USA- Vertex Pharmaceuticals, a US-based firm that invests in medicine so people with serious diseases can lead better lives, has succesfully developed a non-opioid painkiller, meeting its primary goal of an experimental drug in late-stage trials.
This drug effectively reduced acute post-surgical pain without the associated risk of addiction, marking a crucial milestone in the company’s prolonged endeavor to introduce a non-opioid pain medicine to the market.
The experimental drug, known as VX-548, operates by intercepting pain signals at their source before reaching the brain.
Vertex Pharmaceuticals plans to submit the drug for U.S. approval by mid-2024, and analysts estimate potential annual sales exceeding $5 billion if approved.
In two late-stage studies, the drug outperformed a placebo in diminishing pain intensity after 48 hours. However, it fell short of the secondary goal to reduce pain when compared to a combination of the opioid drug hydrocodone and acetaminophen.

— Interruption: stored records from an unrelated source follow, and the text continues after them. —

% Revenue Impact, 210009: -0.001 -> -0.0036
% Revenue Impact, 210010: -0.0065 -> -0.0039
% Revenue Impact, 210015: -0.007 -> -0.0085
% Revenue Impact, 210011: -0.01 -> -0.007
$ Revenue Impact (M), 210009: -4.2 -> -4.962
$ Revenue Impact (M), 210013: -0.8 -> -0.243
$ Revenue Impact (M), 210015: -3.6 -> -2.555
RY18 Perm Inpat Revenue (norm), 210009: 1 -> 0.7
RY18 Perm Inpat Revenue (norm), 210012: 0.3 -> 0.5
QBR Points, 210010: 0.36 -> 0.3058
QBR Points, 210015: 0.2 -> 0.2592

Despite this, analysts view the results as a success for Vertex, anticipating approval for the treatment of acute pain. This development offers a crucial alternative to addictive opioid painkillers that have contributed to a national crisis.

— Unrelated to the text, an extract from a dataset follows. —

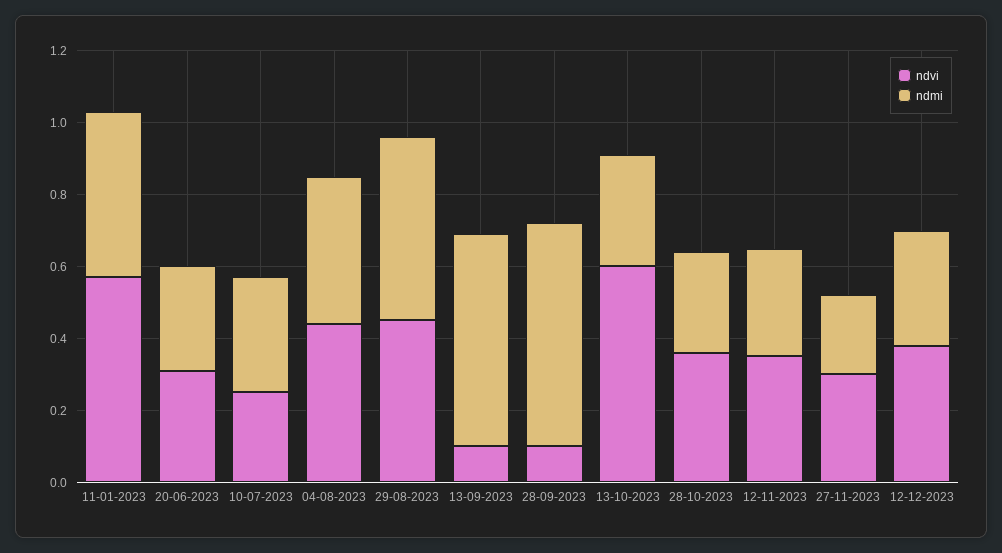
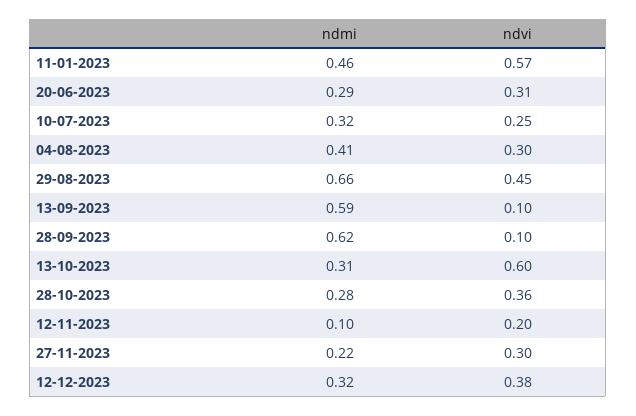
ndvi, 04-08-2023: 0.45 -> 0.3
ndmi, 29-08-2023: 0.5 -> 0.66
ndvi, 12-11-2023: 0.35 -> 0.2
ndmi, 12-11-2023: 0.3 -> 0.1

While the drug effectively blocks pain signals at the source, opioids activate the brain’s reward centers, leading to addiction and abuse.
Vertex emphasized the safety and tolerability of VX-548 in trials involving approximately 2,400 patients, with common side effects being nausea and constipation.

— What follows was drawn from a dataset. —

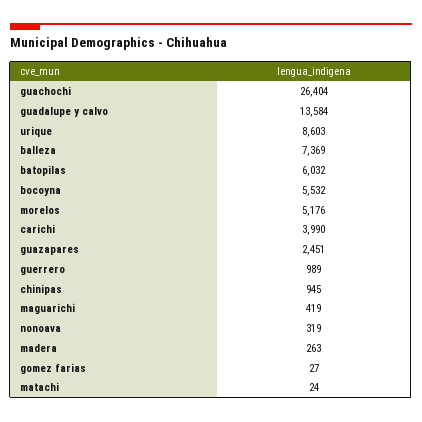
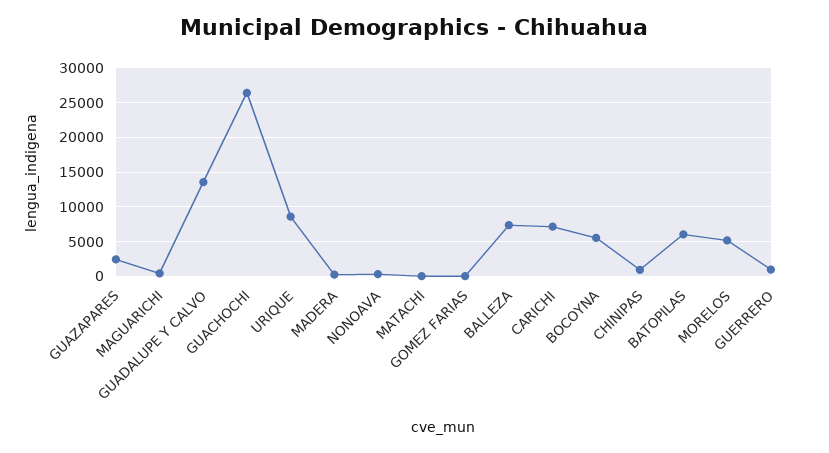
carichi: 3990 -> 7000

Although Vertex’s drug might not replace opioid pain medicines entirely, it presents a much-needed alternative for the roughly 80 million U.S. patients prescribed medicine for moderate-to-severe acute pain annually.
Despite a slight dip in Vertex’s stock in early trading, analysts maintain optimism, recognizing the drug’s potential impact on addressing the opioid crisis and providing relief for patients in need of pain management.
“I don’t think anybody expects that this drug will replace or mean the end of opioid pain medicines, but it absolutely offers an alternative that is sorely needed,” Piper Sandler analyst Christopher Raymond said ahead of data.